9:15 a.m. ET | Warm up
The rain has held off for now in Monte Carlo and Federer and Wawrinka are on court. Nick Lester of TennisTV says the two actually warmed up together before the match, which just goes to emphasize what an odd occasion this is. They're such good friends, but you wonder if Wawrinka can tap into the competitive edge he needs to beat Federer for the first time since Monte Carlo in 2009. He can be the more explosive player, but it takes nerve to sustain that level of hitting.
Philipp Kohlschreiber had the best reaction to this all-Swiss battle:
Since when do they play the Suisse National Tennis Championships in Monte Carlo? @stanwawrinka vs. @rogerfederer#OneHandedBackhandsRule — PhilippKohlschreiber (@Kohlscribbler) April 19, 2014
Monaco II pic.twitter.com/jpMxKZpnpj — MiniPeople.ch (@SwissMinipeople) April 20, 2014
Good morning from the Monaco pic.twitter.com/yO0fLxqtBH — Not Roger Federer (@PseudoFed) April 20, 2014
Wawrinka won the toss and has chosen to serve. Ready? Play.

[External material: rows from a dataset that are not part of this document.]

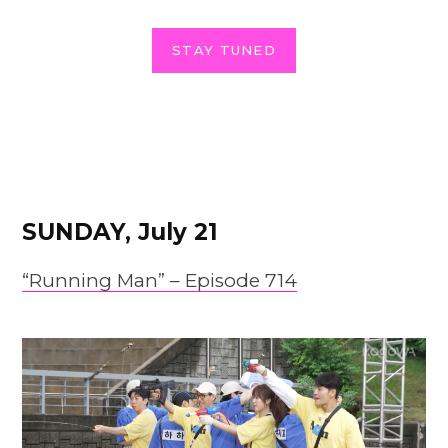
STAY TUNED
SUNDAY, July 21
“Running Man” – Episode 714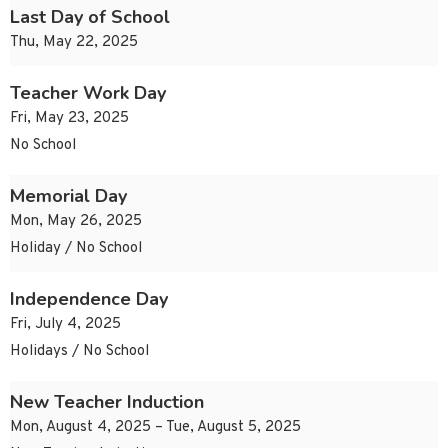
Last Day of School
Thu, May 22, 2025
Teacher Work Day
Fri, May 23, 2025
No School
Memorial Day
Mon, May 26, 2025
Holiday / No School
Independence Day
Fri, July 4, 2025
Holidays / No School
New Teacher Induction
Mon, August 4, 2025 – Tue, August 5, 2025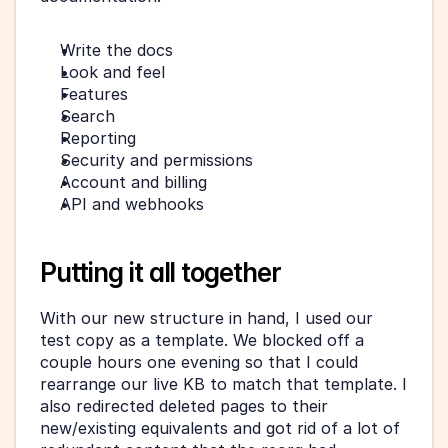
Write the docs
Look and feel
Features
Search
Reporting
Security and permissions
Account and billing
API and webhooks
Putting it all together
With our new structure in hand, I used our 
test copy as a template. We blocked off a 
couple hours one evening so that I could 
rearrange our live KB to match that template. I 
also redirected deleted pages to their 
new/existing equivalents and got rid of a lot of 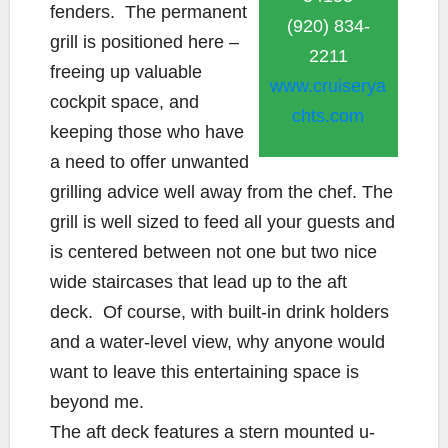
fenders. The permanent
(920) 834-
grill is positioned here –
2211
freeing up valuable
www.cruiserya
cockpit space, and
chts.com
keeping those who have
a need to offer unwanted
grilling advice well away from the chef. The
grill is well sized to feed all your guests and
is centered between not one but two nice
wide staircases that lead up to the aft
deck. Of course, with built-in drink holders
and a water-level view, why anyone would
want to leave this entertaining space is
beyond me.
The aft deck features a stern mounted u-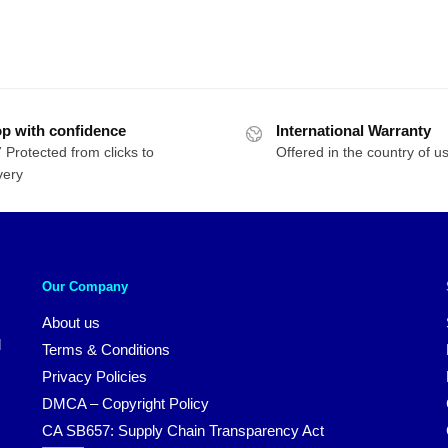
p with confidence
International Warranty
 Protected from clicks to
Offered in the country of u
very
Our Company
About us
d
Terms & Conditions
Privacy Policies
DMCA – Copyright Policy
CA SB657: Supply Chain Transparency Act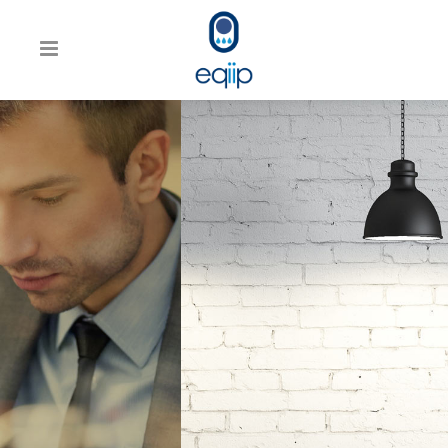
WE’LL HELP MANAGE
YOUR BUSINESS
Far far away, behind the word
mountains, far from the countries
Vokalia and Consonantia, there
live the blind texts.
SEE MORE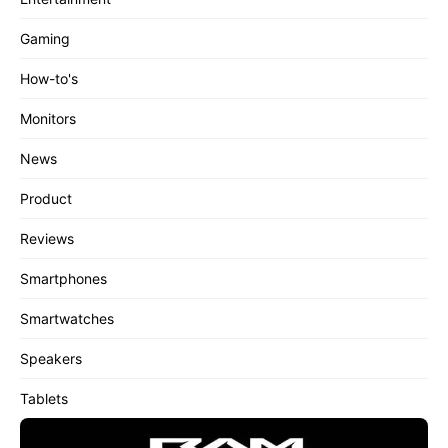
Gaming
How-to's
Monitors
News
Product
Reviews
Smartphones
Smartwatches
Speakers
Tablets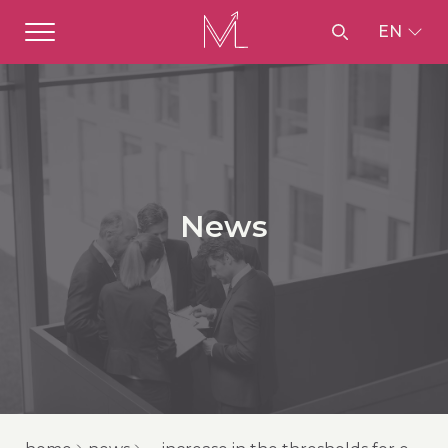
EN
News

No. 4 Roger Federer will meet No. 3 Stanislas Wawrinka in the final of the Monte Carlo Masters on Sunday. The first all-Swiss ATP final since 2000 follows the doubles final, won by Bob and Mike Bryan, and is scheduled to begin no earlier than 9 a.m. ET.
The winner of the match between Davis Cup teammates will be No. 3 in Monday's rankings. Wawrinka supplanted Federer as Swiss No. 1 after winning the Australian Open in January, but Federer has a chance to take that title back here.
Both men are seeking their first Monte Carlo title. In fact, Wawrinka is looking for his first Masters 1000 title. A victory would give Wawrinka a tour-leading third title in 2014.
Federer advanced to the final with a straight-set win over Novak Djokovic. Wawrinka -- who has saved the only two break points he's faced in three matches this week -- earned his spot with a straight-set win over David Ferrer. This will be their first meeting of the year. Federer leads the head-to-head 13-1, and Wawrinka's only victory came in Monte Carlo in 2009.